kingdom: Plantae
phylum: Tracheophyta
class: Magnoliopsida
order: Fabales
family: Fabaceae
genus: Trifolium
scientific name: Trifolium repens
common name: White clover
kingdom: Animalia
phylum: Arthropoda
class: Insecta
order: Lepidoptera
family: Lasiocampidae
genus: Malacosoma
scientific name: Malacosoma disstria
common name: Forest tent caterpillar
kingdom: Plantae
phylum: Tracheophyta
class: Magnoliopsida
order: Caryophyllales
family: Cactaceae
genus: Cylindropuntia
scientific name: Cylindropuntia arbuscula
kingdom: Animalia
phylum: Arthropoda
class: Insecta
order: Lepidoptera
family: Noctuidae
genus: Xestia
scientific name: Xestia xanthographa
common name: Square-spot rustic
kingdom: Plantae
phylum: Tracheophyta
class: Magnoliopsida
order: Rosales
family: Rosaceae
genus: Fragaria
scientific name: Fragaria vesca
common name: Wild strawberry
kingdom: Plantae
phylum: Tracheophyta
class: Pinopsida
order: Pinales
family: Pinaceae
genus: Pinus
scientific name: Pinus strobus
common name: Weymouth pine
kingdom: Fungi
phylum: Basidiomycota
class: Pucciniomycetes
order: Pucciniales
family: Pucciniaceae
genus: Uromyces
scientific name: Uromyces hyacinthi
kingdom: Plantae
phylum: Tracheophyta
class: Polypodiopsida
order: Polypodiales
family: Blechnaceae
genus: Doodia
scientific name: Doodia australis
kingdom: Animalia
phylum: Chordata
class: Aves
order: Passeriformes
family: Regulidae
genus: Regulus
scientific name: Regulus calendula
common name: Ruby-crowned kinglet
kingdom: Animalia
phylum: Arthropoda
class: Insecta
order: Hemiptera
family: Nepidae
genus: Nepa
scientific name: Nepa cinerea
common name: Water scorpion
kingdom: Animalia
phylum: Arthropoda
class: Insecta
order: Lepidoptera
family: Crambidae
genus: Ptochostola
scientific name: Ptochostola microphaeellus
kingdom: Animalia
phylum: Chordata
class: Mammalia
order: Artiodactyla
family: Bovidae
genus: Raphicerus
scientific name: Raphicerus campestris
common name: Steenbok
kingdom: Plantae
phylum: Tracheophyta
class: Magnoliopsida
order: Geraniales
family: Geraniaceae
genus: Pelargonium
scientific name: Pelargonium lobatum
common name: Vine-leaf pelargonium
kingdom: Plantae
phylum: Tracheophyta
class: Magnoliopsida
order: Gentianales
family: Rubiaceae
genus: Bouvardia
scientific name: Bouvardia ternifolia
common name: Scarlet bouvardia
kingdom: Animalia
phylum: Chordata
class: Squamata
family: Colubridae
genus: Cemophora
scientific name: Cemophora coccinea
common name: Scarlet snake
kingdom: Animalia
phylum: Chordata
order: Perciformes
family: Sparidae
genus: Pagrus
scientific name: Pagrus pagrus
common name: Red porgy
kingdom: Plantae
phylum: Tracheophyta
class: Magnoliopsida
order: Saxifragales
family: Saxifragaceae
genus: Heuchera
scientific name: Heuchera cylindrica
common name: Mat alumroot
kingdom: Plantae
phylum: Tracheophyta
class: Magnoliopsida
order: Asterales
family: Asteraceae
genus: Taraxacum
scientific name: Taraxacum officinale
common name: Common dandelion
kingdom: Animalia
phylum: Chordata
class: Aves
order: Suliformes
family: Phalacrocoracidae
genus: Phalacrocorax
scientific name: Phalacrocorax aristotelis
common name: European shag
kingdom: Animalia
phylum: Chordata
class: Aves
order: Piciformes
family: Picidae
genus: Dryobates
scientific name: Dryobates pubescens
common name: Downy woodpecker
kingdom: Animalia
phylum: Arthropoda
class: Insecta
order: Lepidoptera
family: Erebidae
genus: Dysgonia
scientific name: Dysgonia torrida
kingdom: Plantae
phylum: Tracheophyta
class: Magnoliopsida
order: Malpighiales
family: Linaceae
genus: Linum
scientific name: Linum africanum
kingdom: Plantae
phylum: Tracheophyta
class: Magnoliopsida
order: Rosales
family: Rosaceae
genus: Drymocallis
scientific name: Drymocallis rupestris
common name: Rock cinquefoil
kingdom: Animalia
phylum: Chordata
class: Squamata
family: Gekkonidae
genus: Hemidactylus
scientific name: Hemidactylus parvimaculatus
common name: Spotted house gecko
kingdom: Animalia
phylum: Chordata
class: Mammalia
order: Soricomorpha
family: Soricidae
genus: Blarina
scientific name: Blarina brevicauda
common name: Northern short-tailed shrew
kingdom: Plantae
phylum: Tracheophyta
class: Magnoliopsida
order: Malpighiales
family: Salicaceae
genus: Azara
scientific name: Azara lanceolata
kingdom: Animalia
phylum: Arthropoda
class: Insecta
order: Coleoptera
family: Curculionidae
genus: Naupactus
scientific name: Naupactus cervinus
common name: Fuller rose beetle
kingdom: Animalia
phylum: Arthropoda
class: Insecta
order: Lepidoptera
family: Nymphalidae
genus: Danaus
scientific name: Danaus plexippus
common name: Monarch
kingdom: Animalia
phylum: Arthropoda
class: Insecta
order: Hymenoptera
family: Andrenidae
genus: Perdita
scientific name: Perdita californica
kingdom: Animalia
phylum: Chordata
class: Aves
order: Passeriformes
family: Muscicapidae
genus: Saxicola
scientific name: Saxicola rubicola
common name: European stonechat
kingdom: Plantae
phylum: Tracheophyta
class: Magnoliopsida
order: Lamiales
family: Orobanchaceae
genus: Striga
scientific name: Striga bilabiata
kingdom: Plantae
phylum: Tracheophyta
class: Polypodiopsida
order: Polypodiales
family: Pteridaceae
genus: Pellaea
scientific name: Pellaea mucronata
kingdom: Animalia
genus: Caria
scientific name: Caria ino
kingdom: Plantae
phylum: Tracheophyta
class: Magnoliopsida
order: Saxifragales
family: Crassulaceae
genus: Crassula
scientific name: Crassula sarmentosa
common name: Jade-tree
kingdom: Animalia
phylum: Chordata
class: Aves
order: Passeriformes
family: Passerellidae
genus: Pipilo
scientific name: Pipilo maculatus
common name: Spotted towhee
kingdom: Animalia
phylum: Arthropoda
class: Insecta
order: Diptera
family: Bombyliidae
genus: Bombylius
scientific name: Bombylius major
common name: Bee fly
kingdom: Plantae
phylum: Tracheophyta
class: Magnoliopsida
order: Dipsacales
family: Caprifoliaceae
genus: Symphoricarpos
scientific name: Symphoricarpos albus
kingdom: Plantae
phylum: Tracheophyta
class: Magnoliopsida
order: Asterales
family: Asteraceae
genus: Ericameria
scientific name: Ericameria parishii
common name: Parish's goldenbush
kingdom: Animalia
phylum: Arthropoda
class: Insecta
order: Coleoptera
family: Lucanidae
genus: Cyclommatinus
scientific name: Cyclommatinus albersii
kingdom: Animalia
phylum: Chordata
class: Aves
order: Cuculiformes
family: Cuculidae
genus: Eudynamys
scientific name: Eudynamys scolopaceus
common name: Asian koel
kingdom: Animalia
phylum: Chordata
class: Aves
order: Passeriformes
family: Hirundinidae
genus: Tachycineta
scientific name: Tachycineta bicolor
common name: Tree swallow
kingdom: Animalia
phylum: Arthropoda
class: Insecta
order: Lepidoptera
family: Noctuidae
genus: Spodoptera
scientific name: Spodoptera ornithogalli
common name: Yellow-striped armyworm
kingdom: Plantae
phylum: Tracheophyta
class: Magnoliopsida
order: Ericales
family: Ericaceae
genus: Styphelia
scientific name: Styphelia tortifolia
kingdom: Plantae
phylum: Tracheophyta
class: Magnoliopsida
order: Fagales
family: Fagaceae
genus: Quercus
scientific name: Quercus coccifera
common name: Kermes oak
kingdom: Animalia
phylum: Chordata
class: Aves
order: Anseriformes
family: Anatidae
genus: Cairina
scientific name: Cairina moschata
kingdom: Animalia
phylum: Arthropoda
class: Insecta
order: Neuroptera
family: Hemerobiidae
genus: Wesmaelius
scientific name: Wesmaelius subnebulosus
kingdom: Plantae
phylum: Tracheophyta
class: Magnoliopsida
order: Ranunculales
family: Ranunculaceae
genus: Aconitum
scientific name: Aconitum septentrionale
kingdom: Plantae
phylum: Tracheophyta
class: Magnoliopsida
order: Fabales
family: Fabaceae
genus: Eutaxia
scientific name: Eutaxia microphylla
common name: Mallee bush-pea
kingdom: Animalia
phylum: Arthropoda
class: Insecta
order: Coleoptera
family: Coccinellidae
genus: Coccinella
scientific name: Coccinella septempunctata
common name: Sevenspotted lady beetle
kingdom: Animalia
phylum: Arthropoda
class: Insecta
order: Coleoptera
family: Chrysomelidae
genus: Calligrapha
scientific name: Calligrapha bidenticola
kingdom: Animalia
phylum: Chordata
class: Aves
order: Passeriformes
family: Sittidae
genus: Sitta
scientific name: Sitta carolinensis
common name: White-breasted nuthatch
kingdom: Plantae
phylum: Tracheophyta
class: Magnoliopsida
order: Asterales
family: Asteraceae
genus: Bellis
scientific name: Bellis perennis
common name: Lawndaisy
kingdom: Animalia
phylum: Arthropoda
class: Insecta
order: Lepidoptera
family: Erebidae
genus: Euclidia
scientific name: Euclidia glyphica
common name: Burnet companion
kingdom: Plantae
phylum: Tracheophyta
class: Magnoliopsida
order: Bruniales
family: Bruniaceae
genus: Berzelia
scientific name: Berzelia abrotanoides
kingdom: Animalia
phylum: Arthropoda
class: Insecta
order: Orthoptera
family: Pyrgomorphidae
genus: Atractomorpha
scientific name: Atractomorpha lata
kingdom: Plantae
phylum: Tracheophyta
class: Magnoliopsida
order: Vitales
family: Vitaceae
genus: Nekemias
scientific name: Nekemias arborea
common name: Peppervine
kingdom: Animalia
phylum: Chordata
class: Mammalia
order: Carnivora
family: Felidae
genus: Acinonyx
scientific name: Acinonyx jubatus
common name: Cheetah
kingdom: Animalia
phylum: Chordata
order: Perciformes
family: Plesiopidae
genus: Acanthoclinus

■ Instruction:
Please format every line from the one containing "genus: Eutaxia" through the final line of the rows, both included, as a JSON list of strings with one string per line and no blank lines.

■ Reply:
[
  "genus: Eutaxia",
  "scientific name: Eutaxia microphylla",
  "common name: Mallee bush-pea",
  "kingdom: Animalia",
  "phylum: Arthropoda",
  "class: Insecta",
  "order: Coleoptera",
  "family: Coccinellidae",
  "genus: Coccinella",
  "scientific name: Coccinella septempunctata",
  "common name: Sevenspotted lady beetle",
  "kingdom: Animalia",
  "phylum: Arthropoda",
  "class: Insecta",
  "order: Coleoptera",
  "family: Chrysomelidae",
  "genus: Calligrapha",
  "scientific name: Calligrapha bidenticola",
  "kingdom: Animalia",
  "phylum: Chordata",
  "class: Aves",
  "order: Passeriformes",
  "family: Sittidae",
  "genus: Sitta",
  "scientific name: Sitta carolinensis",
  "common name: White-breasted nuthatch",
  "kingdom: Plantae",
  "phylum: Tracheophyta",
  "class: Magnoliopsida",
  "order: Asterales",
  "family: Asteraceae",
  "genus: Bellis",
  "scientific name: Bellis perennis",
  "common name: Lawndaisy",
  "kingdom: Animalia",
  "phylum: Arthropoda",
  "class: Insecta",
  "order: Lepidoptera",
  "family: Erebidae",
  "genus: Euclidia",
  "scientific name: Euclidia glyphica",
  "common name: Burnet companion",
  "kingdom: Plantae",
  "phylum: Tracheophyta",
  "class: Magnoliopsida",
  "order: Bruniales",
  "family: Bruniaceae",
  "genus: Berzelia",
  "scientific name: Berzelia abrotanoides",
  "kingdom: Animalia",
  "phylum: Arthropoda",
  "class: Insecta",
  "order: Orthoptera",
  "family: Pyrgomorphidae",
  "genus: Atractomorpha",
  "scientific name: Atractomorpha lata",
  "kingdom: Plantae",
  "phylum: Tracheophyta",
  "class: Magnoliopsida",
  "order: Vitales",
  "family: Vitaceae",
  "genus: Nekemias",
  "scientific name: Nekemias arborea",
  "common name: Peppervine",
  "kingdom: Animalia",
  "phylum: Chordata",
  "class: Mammalia",
  "order: Carnivora",
  "family: Felidae",
  "genus: Acinonyx",
  "scientific name: Acinonyx jubatus",
  "common name: Cheetah",
  "kingdom: Animalia",
  "phylum: Chordata",
  "order: Perciformes",
  "family: Plesiopidae",
  "genus: Acanthoclinus"
]